27) When I got my first paycheck from my first real job, I went straight to Elliot Bay Books and bought every Bukowski book I didn’t have.

28) The three things that influenced me to start writing in 1993 were the Henry Rollins spoken word album Boxed Life, Henry Miller’s Tropic of Capricorn, and Kurt Vonnegut’s Breakfast of Champions.

29) I used to get on these kicks about learning a foreign language, and would buy a book or a tape or enroll in a class and then never follow through.  Languages I’ve tried to learn: Spanish, German, Italian, Latin, Swedish, Russian.

30) My lack of Spanish got tested in 2009 when I was in rural Mexico, had a crown fall out, and had to negotiate with a dentist that spoke less English than I speak Spanish.

31) When I was a kid, I won a Huffy BMX bike from Honeycomb cereal.
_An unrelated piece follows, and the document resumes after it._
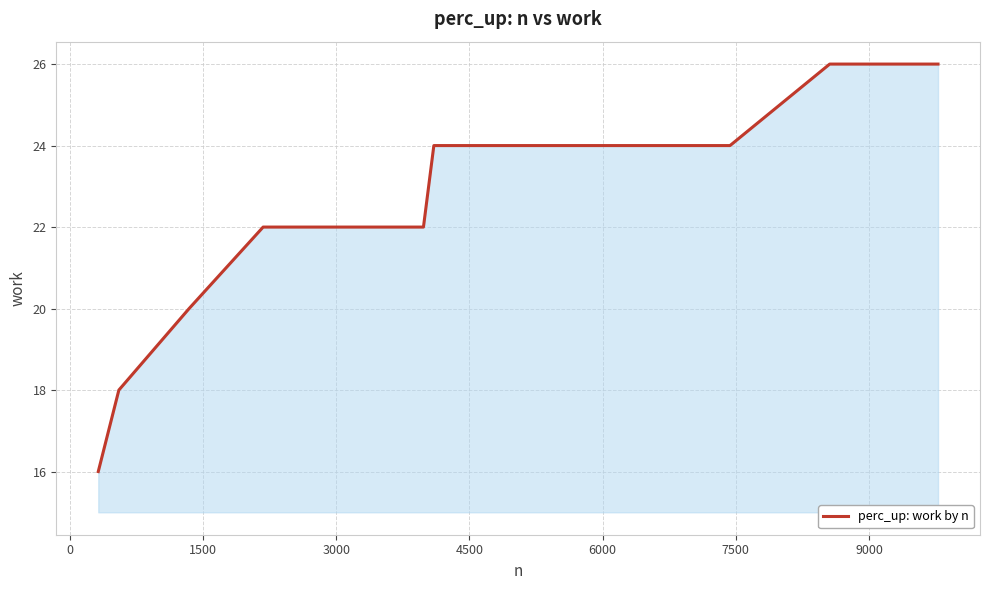

Count the values in the range 22 to 24.

14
This was not the promotion you probably remember, where they gave away small metal mini-license plates, and if you got some special gold plate or something, you won; it was some kind of stupid activity book where you scratched off various things to solve a puzzle.  I solved the puzzle and my mom did not believe me – she thought it was some thing where you solved the puzzle, sent in the thing, and you’d enter for a one in a billion shot at a bike.  But it was real, and we mailed it in, and after a wait of what seemed like 47 years, a giant box showed up from UPS.  It was a red 20″ bike with gold rims, knobby red tires, gold handlebars, and those snap-on pads that were supposed to protect your junk when you hit the bar, but how much testicular protection do you get from 1/8″ of neoprene?  It also had a coaster brake but also a rear hand brake.  I rode the shit out of that bike, until I eventually got a ten speed in my freshman year of high school.

32) I have an obsession with planes and flying.  I always wanted to get a pilot’s license, but I either have the money or the time, but not both.  I’ve taken flight lessons and have landed a plane (which is supposed to be the hard part) but for both financial and logistical reasons, I’ll probably stick to radio controlled helicopters for now.

33) I took a COBOL class in college. The textbook had instructions on how to use punchcards, but I actually did the work on a VAX using the EDT editor.

34) I usually order eggs over medium, although egg whites scrambled hard has been coming up more lately.

35) I generally avoid reading the news, because I think it’s all bullshit, but also so people who read the news far too much flip out and think I’m some kind of heathen because I don’t read as many ads disguised as news as they do.

36) I’ve never had a problem reading in a car (as a passenger, not while driving), although I keep meeting people who find this amazing because they get horribly carsick when they do it.

37) Calculus II was the demise of my computer science degree in college.  I blame it on a lack of trig knowledge – I think I was asleep that semester in high school.

38) I’m starting to see the occasional grey hair, which means it’s all going downhill from here.  At least I have hair.  I’ve had a receded hairline since, well, ever, but it hasn’t changed at all.  Everyone that used to give me shit about “losing my hair” when I was 20 is now bald.

39) I’ve lived in 7 states and 10 cities (11 if you consider Manhattan and Astoria to be two different cities, which from a tax perspective they aren’t, but if you go by ZIP codes, they are.) I’d like to stay in California, although there are a lot of things about LA I like.  And that stupid House Hunters International show has me thinking I should buy a castle in Estonia for $48,000, but I’m a big fan of indoor plumbing.

40) I can’t believe I could make a list of 40 things, but I can’t believe I have hit 40, either.

So there you have it. 40. Happy birthday to me, and also happy birthday to Bill Perry and all of the others that share 1/20 with us.  Congratulations to everyone who read this far, and thanks for reading this thing in general. And now, I am off to the desert to eat too much and lose a few bucks at the tables.


Comments

3 responses to “40”

  1. Belated Happy Birthday!

  2. Do you have a picture of the feet? I want/need to see them, but then again I don't. Three books from 1993 that pulled me towards writing: Sexus, The Autobiography of Malcolm X, and All the King's Men.